Trends in DataOps: Bringing Scale and Rigor to Data and Analytics
Most organizations are plagued by data silos, poor data quality, slow development processes, and a huge gulf between business and IT. DataOps promises to address these challenges and enable data teams to develop data pipelines “faster, better, cheaper.” DataOps, therefore, has the potential to heal the rift between business and IT and help organizations get more value from their data.
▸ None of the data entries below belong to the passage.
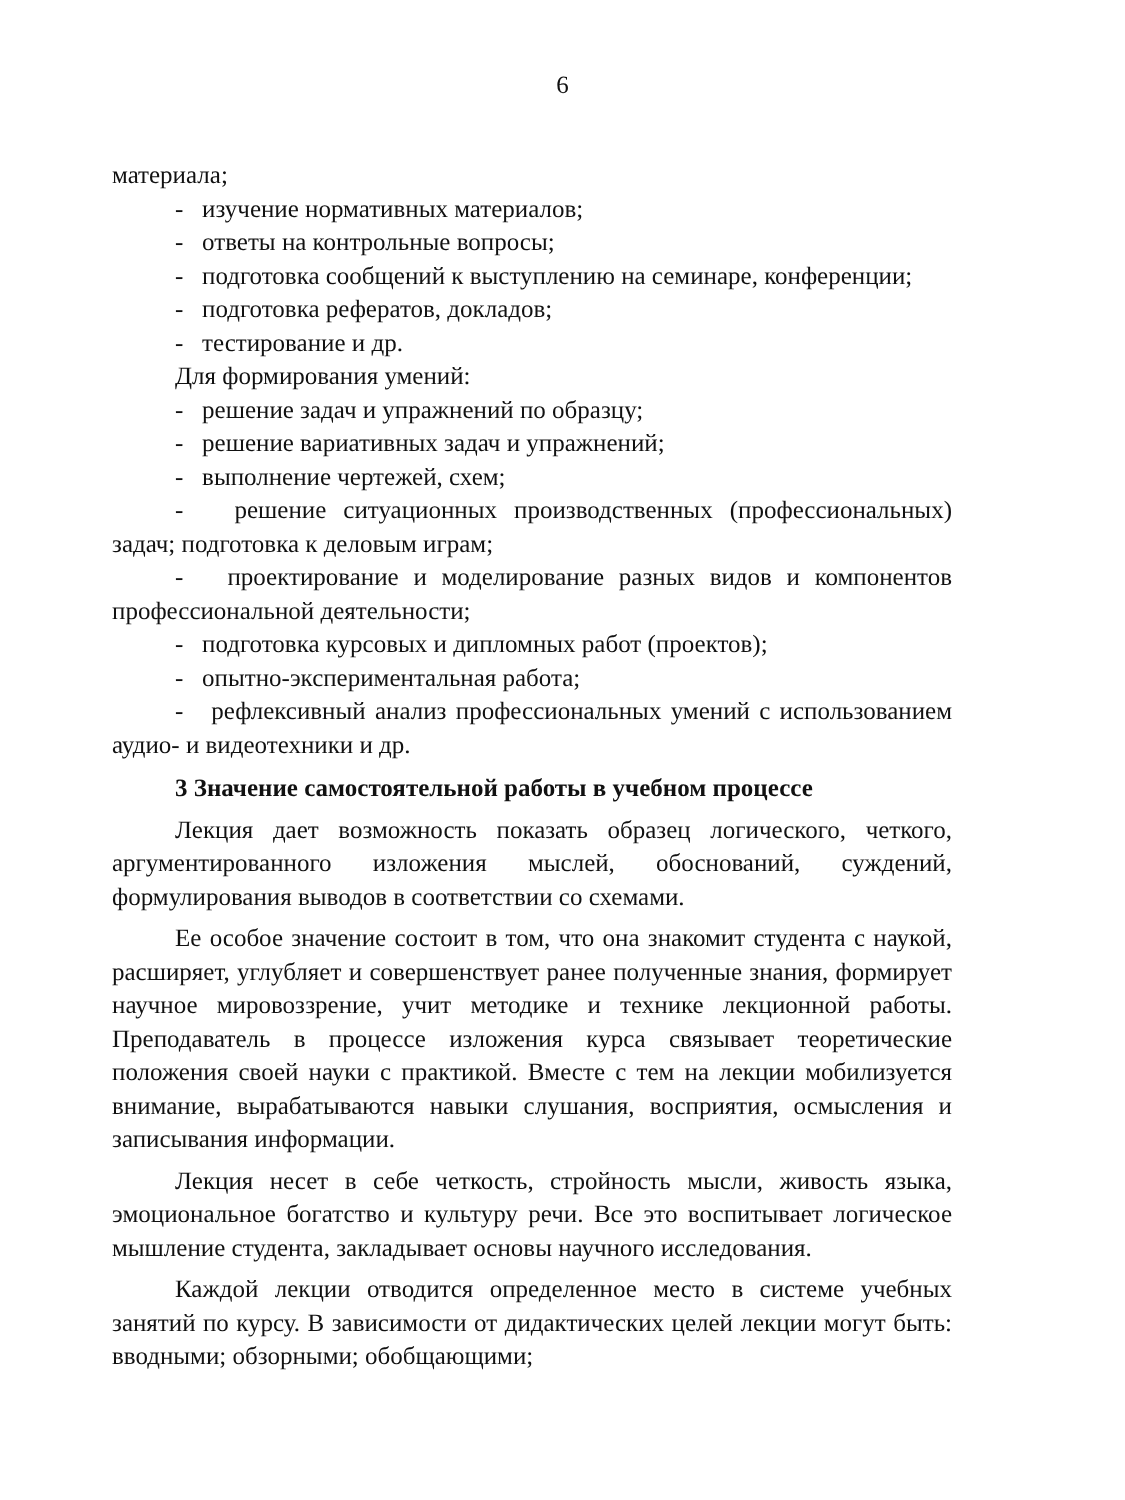6
материала;
- изучение нормативных материалов;
- ответы на контрольные вопросы;
- подготовка сообщений к выступлению на семинаре, конференции;
- подготовка рефератов, докладов;
- тестирование и др.
Для формирования умений:
- решение задач и упражнений по образцу;
- решение вариативных задач и упражнений;
- выполнение чертежей, схем;
- решение ситуационных производственных (профессиональных) задач; подготовка к деловым играм;
- проектирование и моделирование разных видов и компонентов профессиональной деятельности;
- подготовка курсовых и дипломных работ (проектов);
- опытно-экспериментальная работа;
- рефлексивный анализ профессиональных умений с использованием аудио- и видеотехники и др.
3 Значение самостоятельной работы в учебном процессе
Лекция дает возможность показать образец логического, четкого, аргументированного изложения мыслей, обоснований, суждений, формулирования выводов в соответствии со схемами.
Ее особое значение состоит в том, что она знакомит студента с наукой, расширяет, углубляет и совершенствует ранее полученные знания, формирует научное мировоззрение, учит методике и технике лекционной работы. Преподаватель в процессе изложения курса связывает теоретические положения своей науки с практикой. Вместе с тем на лекции мобилизуется внимание, вырабатываются навыки слушания, восприятия, осмысления и записывания информации.
Лекция несет в себе четкость, стройность мысли, живость языка, эмоциональное богатство и культуру речи. Все это воспитывает логическое мышление студента, закладывает основы научного исследования.
Каждой лекции отводится определенное место в системе учебных занятий по курсу. В зависимости от дидактических целей лекции могут быть: вводными; обзорными; обобщающими;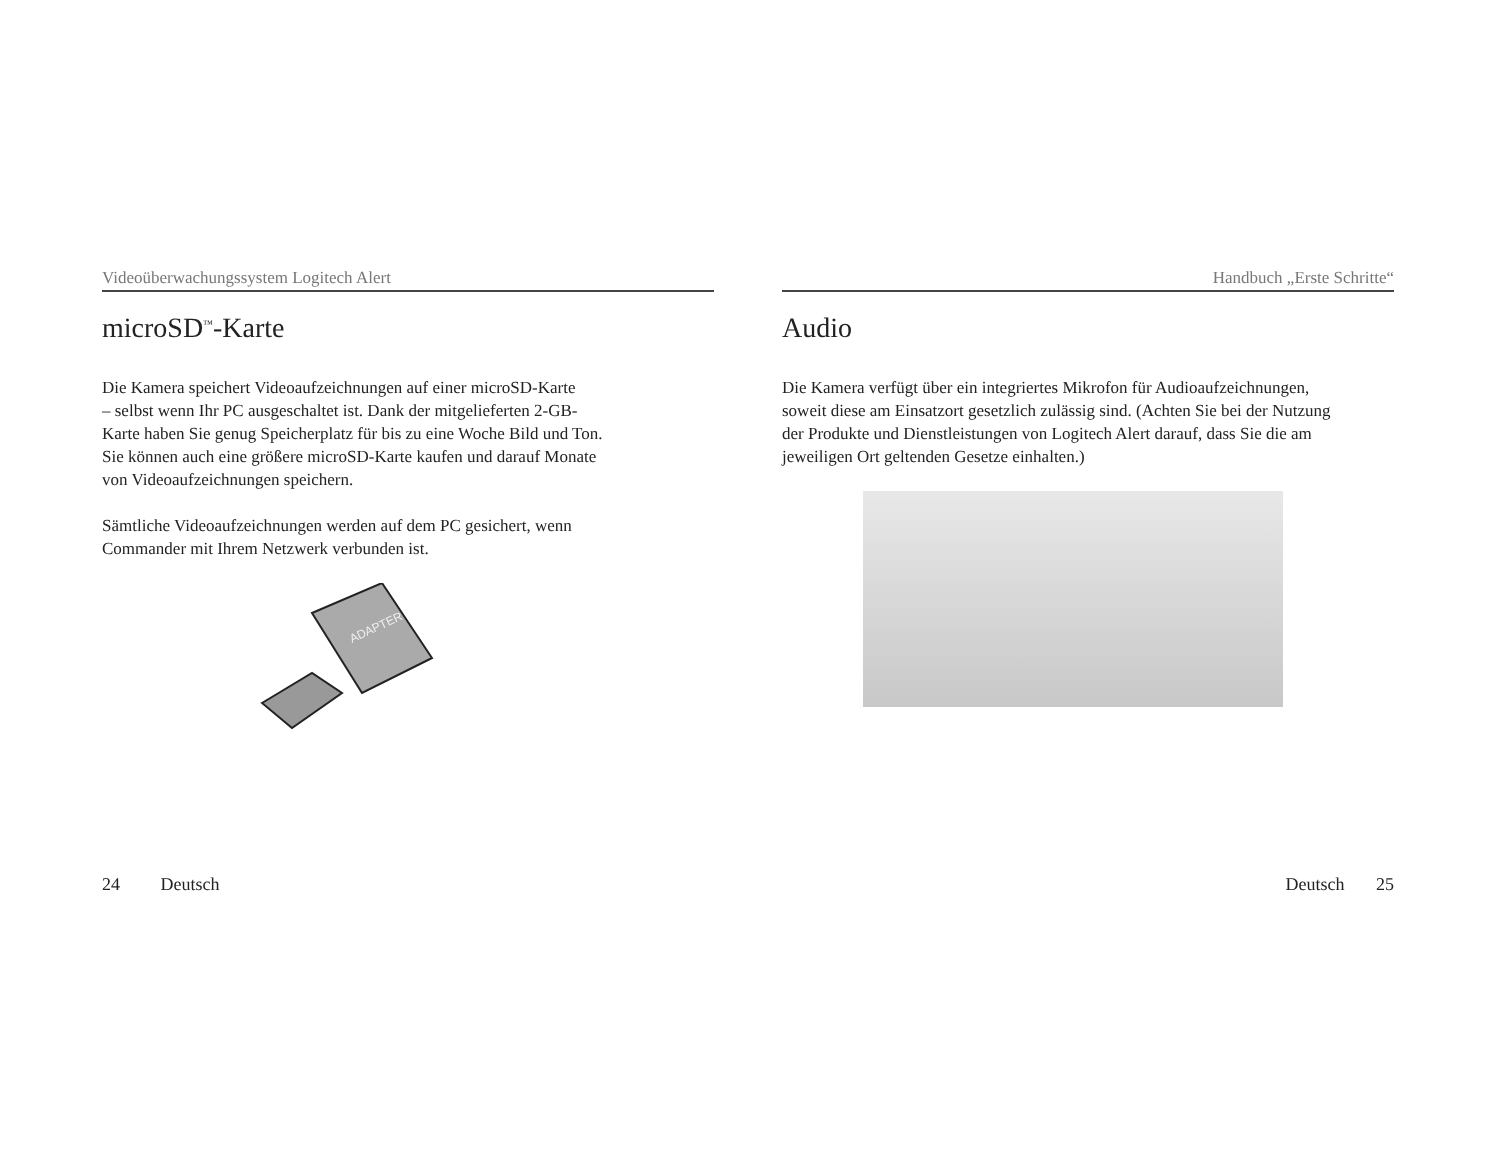Videoüberwachungssystem Logitech Alert
microSD<sup>™</sup>-Karte
Die Kamera speichert Videoaufzeichnungen auf einer microSD-Karte
– selbst wenn Ihr PC ausgeschaltet ist. Dank der mitgelieferten 2-GB-
Karte haben Sie genug Speicherplatz für bis zu eine Woche Bild und Ton.
Sie können auch eine größere microSD-Karte kaufen und darauf Monate
von Videoaufzeichnungen speichern.
Sämtliche Videoaufzeichnungen werden auf dem PC gesichert, wenn
Commander mit Ihrem Netzwerk verbunden ist.
ADAPTER
24 Deutsch
Handbuch „Erste Schritte“
Audio
Die Kamera verfügt über ein integriertes Mikrofon für Audioaufzeichnungen,
soweit diese am Einsatzort gesetzlich zulässig sind. (Achten Sie bei der Nutzung
der Produkte und Dienstleistungen von Logitech Alert darauf, dass Sie die am
jeweiligen Ort geltenden Gesetze einhalten.)
Deutsch 25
This report is a sequel to our June 2019 report Best Practices in DataOps: How to Create Robust, Automated Data Pipelines, which profiled numerous DataOps pioneers and examined the keys to their success. This report surveys data and analytics professionals and provides an overview of the trends in DataOps, including adoption rates, benefits, challenges, use cases, and data processing environments. Both reports should be read together.
Key Takeaways
- A majority of companies have yet to fully implement DataOps. More than a quarter (27%) have a DataOps initiative, 43% do not, and 30% have been experimenting.
- Organizations with large data environments (thousands or tens of thousands of sources and targets) are more likely to have a performance monitoring tool (65%) and orchestration software (53%) than organizations with less complex data environments.
- The biggest benefit of DataOps is “faster cycle times,” selected by 60% of respondents.
- The biggest challenge of DataOps is “establishing formal processes,” selected by 55% of respondents.
- The DataOps mindset has a laser focus on continuous improvement.
- DataOps is also associated with a set of technologies, borrowed from DevOps, and adapted for data processing.